Пускай бываю иногда я пьяным,
Зато в глазах моих
Презрений дивный свет.
Говоря грубым армейским языком начала XXI века, кто-то поставил Надеждина «раком». Это только кажется, что всё произошедшее, смешно. Но вопрос был поставлен ребром: либо ты делаешь то, к чему стремился, либо не делаешь, но тогда чего волну гнал, зачем другие миры беспокоил.
Надеждин понял, что «попал». Попал туда, куда просто так не попадают. А если попадают, но не служат, то выходят только предателями и где-то пропадают. Это не должность в Союзе писателей, где из групповщины родятся «бессмертные» романы о «пастырях и пастве». Это даже не место в очереди к окошку банкомата в банке, где всюду броня, ибо в твоё высокое сознанье никто в мире денег не верит, и всегда готов настучат дубинкой – демократизатором по твоей голове. Это….

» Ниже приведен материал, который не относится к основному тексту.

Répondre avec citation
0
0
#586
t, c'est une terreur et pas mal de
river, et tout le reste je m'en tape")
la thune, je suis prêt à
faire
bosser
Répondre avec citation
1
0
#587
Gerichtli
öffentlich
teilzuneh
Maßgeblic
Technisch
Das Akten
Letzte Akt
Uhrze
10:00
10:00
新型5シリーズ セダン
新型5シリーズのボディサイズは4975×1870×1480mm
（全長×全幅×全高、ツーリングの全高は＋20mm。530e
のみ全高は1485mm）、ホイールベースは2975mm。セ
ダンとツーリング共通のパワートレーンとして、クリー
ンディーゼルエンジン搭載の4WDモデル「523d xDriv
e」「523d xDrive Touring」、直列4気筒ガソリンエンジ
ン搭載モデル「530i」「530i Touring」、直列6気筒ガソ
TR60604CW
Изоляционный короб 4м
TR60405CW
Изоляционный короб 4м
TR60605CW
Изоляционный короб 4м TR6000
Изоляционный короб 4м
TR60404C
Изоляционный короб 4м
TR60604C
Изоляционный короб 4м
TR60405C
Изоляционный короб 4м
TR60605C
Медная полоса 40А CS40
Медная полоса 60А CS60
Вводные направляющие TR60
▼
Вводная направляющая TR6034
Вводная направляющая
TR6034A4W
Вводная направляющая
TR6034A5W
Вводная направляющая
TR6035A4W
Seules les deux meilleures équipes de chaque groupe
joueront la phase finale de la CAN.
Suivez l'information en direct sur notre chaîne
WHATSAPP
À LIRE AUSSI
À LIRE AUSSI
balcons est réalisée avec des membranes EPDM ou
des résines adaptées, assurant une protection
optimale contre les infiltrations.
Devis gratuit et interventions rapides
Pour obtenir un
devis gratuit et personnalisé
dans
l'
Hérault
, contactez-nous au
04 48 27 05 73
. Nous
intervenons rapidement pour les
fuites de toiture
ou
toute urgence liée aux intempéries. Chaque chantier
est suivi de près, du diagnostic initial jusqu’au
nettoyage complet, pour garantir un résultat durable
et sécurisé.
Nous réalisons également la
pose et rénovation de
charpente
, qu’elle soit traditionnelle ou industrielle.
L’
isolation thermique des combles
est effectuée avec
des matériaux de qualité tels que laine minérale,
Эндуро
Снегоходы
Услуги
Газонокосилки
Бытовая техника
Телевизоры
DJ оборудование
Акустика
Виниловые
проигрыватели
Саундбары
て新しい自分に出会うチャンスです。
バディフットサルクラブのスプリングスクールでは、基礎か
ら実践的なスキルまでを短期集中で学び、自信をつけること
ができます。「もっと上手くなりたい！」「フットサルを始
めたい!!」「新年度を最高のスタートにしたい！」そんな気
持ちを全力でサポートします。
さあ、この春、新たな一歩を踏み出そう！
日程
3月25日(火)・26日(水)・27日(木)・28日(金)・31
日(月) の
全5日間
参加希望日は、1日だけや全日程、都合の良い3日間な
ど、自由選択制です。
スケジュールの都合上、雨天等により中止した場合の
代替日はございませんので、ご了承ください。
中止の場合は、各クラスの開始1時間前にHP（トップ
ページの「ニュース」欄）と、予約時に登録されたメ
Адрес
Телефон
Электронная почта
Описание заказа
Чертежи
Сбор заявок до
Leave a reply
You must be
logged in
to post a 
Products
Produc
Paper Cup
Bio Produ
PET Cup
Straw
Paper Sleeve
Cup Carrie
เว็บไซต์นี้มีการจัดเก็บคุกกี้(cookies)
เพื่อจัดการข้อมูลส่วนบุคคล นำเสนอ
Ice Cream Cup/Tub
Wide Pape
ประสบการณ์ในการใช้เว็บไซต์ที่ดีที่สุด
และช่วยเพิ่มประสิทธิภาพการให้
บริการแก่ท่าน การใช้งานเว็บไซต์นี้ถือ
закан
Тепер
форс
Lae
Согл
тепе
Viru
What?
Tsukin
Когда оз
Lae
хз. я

Надеждин даже боялся думать над тем, что это. Такую ответственность он вдруг увидел впереди. Он как мог утешал сам себя. Мол, Муза не переложила всю ответственность на него. Она его просила, хоть и требовательно, но только об одном – трудиться над начатой книгой. Она намекала, что у них у Муз – один за всех и все за одного – единый организм. У них там, на верху, малое и великое равнозначно по своей природе, но и малым надо сначала стать. А для этого недостаточно махать чистой тетрадкой стоя на груде книг. Для этого тетрадь заполнит надо мыслью, лучше вечной.
Надеждину стало мучительно стыдно от своих первоначальных мыслей насчёт Музы. Это было кощунство с его стороны, чуть не уничтожившее Дух Святой освятивший его. Но Надеждин, вот чёртов землянин, пьяница, казак и бабник, тут же, хоть и оглянувшись по сторонам, утешил себя мыслью: «Музы навевают мысли нам. Одним мы сочиняем гимны, другим вульгарные стишки. И часто так бывает, что стишок все знают, а гимн никто. А потому и мои мысли могут быть прощены. Я, пока, в оси координат, в нуле, Хотя, какой тут к чёрту нуль, раз Муза посетила». Его охватила усталость и полная опустошённость. Ему было очень хорошо в этой усталости, но как-то, подозрительно покойно, словно покойнику. Такого состояния Надеждин раньше не испытывал никогда.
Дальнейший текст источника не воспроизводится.